9 How do different players - doctors, but also software and IT providers - need to work together so that these therapies can be successfully integrated into standard care?
There needs to be close coordination between all those involved along a clear care pathway. Treating physicians are responsible for the indication, treatment decision and clinical follow-up. Radiology plays a central role in structured basic diagnostics, quantitative evaluation and ARIA monitoring throughout the course of treatment.
IT and platform providers such as Telepaxx enable seamless access to preliminary examinations, follow-up data and second opinions across different institutions. AI providers such as AIRAmed support radiologists with objective quantification, standardised evaluations and consistent progress comparisons - especially with increasing numbers of examinations.

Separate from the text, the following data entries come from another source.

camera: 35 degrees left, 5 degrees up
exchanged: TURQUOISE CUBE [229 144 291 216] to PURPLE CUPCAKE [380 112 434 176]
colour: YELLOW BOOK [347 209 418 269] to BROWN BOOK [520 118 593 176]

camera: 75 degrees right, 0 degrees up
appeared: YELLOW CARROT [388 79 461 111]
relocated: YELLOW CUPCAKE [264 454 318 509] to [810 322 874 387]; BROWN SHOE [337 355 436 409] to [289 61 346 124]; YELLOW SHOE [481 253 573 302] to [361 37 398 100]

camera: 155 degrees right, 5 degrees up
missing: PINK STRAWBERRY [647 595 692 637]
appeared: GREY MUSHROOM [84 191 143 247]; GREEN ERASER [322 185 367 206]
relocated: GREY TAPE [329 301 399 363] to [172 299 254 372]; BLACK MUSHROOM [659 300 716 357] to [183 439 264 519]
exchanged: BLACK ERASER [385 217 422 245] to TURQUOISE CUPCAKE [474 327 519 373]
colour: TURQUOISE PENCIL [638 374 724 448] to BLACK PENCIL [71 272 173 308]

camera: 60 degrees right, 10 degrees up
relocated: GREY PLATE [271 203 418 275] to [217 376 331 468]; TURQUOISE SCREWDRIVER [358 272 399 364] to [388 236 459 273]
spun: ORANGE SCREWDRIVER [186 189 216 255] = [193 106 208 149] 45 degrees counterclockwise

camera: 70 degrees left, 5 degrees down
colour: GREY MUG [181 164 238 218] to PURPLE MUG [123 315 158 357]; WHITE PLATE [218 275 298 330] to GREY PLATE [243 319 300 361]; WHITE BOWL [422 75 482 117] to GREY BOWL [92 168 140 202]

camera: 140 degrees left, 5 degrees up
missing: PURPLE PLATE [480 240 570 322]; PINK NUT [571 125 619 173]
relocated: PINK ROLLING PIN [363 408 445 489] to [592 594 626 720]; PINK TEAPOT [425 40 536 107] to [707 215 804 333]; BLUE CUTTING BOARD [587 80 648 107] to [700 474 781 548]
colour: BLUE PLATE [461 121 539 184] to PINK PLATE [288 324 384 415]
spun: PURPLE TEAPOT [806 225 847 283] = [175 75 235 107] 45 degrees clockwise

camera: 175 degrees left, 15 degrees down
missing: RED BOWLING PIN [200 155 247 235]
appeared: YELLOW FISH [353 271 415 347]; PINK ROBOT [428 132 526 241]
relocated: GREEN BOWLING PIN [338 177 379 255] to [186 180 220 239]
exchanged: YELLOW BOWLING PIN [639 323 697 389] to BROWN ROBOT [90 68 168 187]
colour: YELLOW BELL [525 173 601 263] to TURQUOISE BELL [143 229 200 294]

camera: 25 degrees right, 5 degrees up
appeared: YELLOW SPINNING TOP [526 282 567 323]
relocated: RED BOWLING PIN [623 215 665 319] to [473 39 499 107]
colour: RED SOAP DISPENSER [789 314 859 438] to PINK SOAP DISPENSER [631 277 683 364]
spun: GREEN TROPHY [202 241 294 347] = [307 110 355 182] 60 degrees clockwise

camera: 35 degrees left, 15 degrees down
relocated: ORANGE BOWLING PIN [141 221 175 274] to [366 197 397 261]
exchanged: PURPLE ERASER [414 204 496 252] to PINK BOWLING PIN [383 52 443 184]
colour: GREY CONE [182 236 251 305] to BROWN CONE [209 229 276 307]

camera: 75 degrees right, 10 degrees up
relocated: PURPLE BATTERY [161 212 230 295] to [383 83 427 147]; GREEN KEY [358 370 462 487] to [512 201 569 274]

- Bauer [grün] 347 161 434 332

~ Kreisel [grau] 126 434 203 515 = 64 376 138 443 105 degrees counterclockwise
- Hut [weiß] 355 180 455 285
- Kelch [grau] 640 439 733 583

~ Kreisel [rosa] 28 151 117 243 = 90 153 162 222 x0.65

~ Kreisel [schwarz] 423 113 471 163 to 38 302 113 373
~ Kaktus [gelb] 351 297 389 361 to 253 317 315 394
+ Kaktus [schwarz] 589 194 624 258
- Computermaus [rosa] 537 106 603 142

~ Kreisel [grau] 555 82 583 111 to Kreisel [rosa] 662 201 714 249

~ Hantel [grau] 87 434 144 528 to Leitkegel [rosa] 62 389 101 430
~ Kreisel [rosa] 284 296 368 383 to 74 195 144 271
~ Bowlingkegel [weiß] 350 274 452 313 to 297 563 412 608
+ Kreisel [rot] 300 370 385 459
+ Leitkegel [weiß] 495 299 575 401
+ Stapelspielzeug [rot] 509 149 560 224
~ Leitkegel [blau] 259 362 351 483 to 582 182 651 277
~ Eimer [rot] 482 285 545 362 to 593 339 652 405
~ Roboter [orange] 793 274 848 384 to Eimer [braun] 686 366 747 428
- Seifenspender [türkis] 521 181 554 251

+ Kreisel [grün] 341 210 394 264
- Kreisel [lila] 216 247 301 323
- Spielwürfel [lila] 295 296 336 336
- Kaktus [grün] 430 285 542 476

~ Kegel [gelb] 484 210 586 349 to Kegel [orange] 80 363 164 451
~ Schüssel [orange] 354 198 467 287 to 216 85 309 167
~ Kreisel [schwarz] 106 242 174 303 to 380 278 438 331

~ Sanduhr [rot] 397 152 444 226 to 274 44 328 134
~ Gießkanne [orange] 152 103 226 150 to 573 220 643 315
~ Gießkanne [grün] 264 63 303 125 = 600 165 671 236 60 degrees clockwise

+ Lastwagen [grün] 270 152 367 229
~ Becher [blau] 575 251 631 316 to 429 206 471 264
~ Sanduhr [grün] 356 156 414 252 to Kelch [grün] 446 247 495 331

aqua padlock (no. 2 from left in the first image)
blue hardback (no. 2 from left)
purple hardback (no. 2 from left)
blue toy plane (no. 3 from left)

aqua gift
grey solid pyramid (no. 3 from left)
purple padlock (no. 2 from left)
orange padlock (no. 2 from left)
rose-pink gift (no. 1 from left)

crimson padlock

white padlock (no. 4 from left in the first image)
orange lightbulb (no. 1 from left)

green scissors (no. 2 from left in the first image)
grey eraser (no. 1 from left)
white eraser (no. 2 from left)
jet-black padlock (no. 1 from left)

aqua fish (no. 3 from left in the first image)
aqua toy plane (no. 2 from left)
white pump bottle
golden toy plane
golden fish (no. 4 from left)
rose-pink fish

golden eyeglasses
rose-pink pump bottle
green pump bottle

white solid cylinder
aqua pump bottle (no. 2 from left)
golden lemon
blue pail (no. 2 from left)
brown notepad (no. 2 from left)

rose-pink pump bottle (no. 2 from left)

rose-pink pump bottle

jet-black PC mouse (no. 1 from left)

Practical standards at all levels are crucial for success: In medical terms, this requires clearly defined MRI protocols, standardised diagnostic logic and fixed times for follow-up checks. Technologically, the consistent use of established standards such as DICOM forms the indispensable basis for loss-free and cross-system data exchange. Only when these medical and technical guidelines interlock seamlessly in a functioning digital network will the therapeutic breakthrough become a scalable and realistically realisable care solution in everyday clinical practice.
Conclusion: networking as a success factor
The new Alzheimer's therapies mark a medical milestone - but their successful implementation in standard care will largely depend on the technological infrastructure. As Dr Lindig makes clear in the interview, it is not just about individual innovations, but about the intelligent interaction of all those involved: referring physicians and neurologists who diagnose and treat at an early stage. Radiologists who monitor in a structured manner and reliably recognise ARIA risks. AI solutions that enable objective quantification and progression comparisons. And platform providers that ensure the seamless, standardised exchange of image data between all stakeholders. Only when these pieces of the puzzle fit together can the therapeutic breakthrough become a scalable healthcare reality - for the benefit of patients and their families.